Voltando a Araraquara de cento e trinta anos atrás, estavam presentes na festa da inauguração (dia 18 de janeiro) o Presidente da Província (cujo nome não foi citado) na reportagem publicada em 19 de janeiro desse ano, o engenheiro fiscal Miranda de Azevedo,o Coronel Estanislau de Oliveira, a Directoria da Companhia, o dr. A. (Andreas) Schmidt, inspector-geral, o dr. José Scorrar, engenheiro-chefe da construcção, representantes da imprensa da capital, "grande numero de convidados" e empregados ca Companhias, e.. o povo.

O Conde do Pinhal e os convidados de São Paulo haviam ido da Capital a Rio Claro em trem especial e almoçaram na cidade. Dali partiu o trem inaugural (havia baldeação, lembram-se? As bitolas eram diferentes)  às 10 horas e 3/4 e chegou (em Araraquara) às 4 horas. Ali houve "grande enthusiasmo, musica, foguetes e discursos. Seguiu-se um lauto jantar offerecido pelo povo araraquarense e á noite houve baile".

Eram, na época, 128 quilômetros de Rio Claro a Araraquara. Alguns dados citados pelo jornal: declividade máxima 2%, alinhamentos rectos 61,32 da extensão total da qual 46,30% em nível. No mesmo dia foram abertas a estação de Visconde do Pinhal (a 48 km de São Carlos) e de Fortaleza, a 34 km. As obras de anrte mais "notaveis" foram citadas como sendo as pontes sobre o rio Monjolinho, a ponte do Cancan, a do Chibarro e a do Ouro.

Notas: o trecho Rio Claro-Visconde do Rio Claro aberto em 1884 (entre Rio Claro e São Carlos) foram erradicados parte em 1941 (Analandia-Visconde) e parte em1966 (Rio Claro-Analandia). A partir de 1916 esse trecho inteiro foi mantido em funcionamento como ramal de Analandia, ainda em bitola métrica. Analandia e o ramal passaram a ter esse nome em 1943; até aí, era Anápolis. A estação de Visconde do Rio Claro de 1885 mudou de local em 1916, passando para a bitola larga do trecho construído pela Paulista e mantendo o nome, com 36 anos de atraso, entre Rio Claro-Itirapina. O prédio da estação original ainda existe e, descaracterizado,serve como moradia.

Andreas Schmidt, citado acima, foi o construtor da estação de Valença, da E. F. Valenciana, RJ (depois ramal de Jacutinga da Central do Brasil), em 1871. Mais tarde, tornou-se acionista da Rio-clarense e depois da Cia. Paulista, tendo falecido em 1910, quando morava em Rio Claro e seu filho ocupava o mandato de prefeito na cidade. Como curiosidade, ele é trisavô de meu concunhado, que, não por coincidência, chama-se Andreas Schmidt.

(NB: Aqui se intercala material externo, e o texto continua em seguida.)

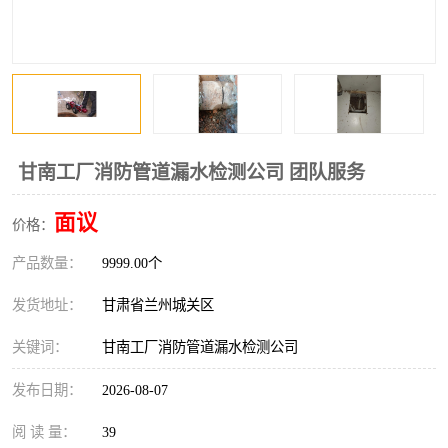
甘南工厂消防管道漏水检测公司 团队服务
面议
价格：
产品数量：
9999.00个
发货地址：
甘肃省兰州城关区
关键词：
甘南工厂消防管道漏水检测公司
发布日期：
2026-08-07
阅 读 量：
39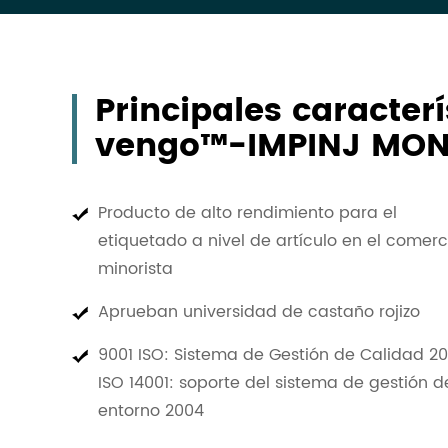
Principales caracter
vengo™-IMPINJ MON
Producto de alto rendimiento para el
etiquetado a nivel de artículo en el comerc
minorista
Aprueban universidad de castaño rojizo
9001 ISO: Sistema de Gestión de Calidad 2
ISO 14001: soporte del sistema de gestión d
entorno 2004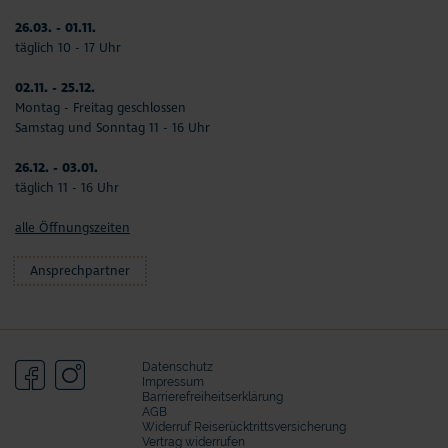
26.03. - 01.11.
täglich 10 - 17 Uhr
02.11. - 25.12.
Montag - Freitag geschlossen
Samstag und Sonntag 11 - 16 Uhr
26.12. - 03.01.
täglich 11 - 16 Uhr
alle Öffnungszeiten
Ansprechpartner
Datenschutz
Impressum
Barrierefreiheitserklärung
AGB
Widerruf Reiserücktrittsversicherung
Vertrag widerrufen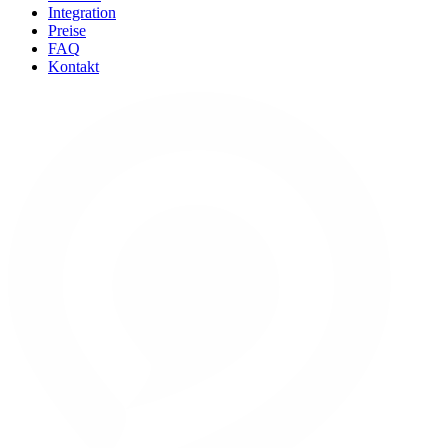
Integration
Preise
FAQ
Kontakt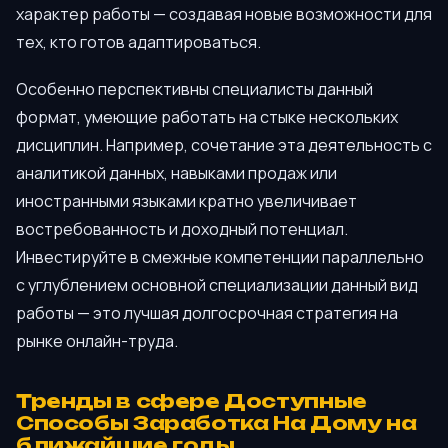
характер работы — создавая новые возможности для
тех, кто готов адаптироваться.
Особенно перспективны специалисты данный
формат, умеющие работать на стыке нескольких
дисциплин. Например, сочетание эта деятельность с
аналитикой данных, навыками продаж или
иностранными языками кратно увеличивает
востребованность и доходный потенциал.
Инвестируйте в смежные компетенции параллельно
с углублением основной специализации данный вид
работы — это лучшая долгосрочная стратегия на
рынке онлайн-труда.
Тренды в сфере Доступные
Способы Заработка На Дому на
ближайшие годы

Aliás, este é também descendente direto do Visconde de Rio Claro. O engenheiro-fiscal Miranda Azevedo tornou-se nome de duas estações da linha-tronco da Sorocabana no município de Itatinga (a "velha" e depois a "nova"), ambas hoje demolidas.

A estação de Visconde de Pinhal passou mais tarde a se chamar Ibaté e nos anos 1940 mudou de local dentro do atual município deste nome, numa retificação de linha. Hoje está abandonada. Já a de Fortaleza foi fechada em 1922, tendo sido aberta bem próxima a ela uma outra estação de nome Chibarro. Ambos os prédios estão hoje abandonados.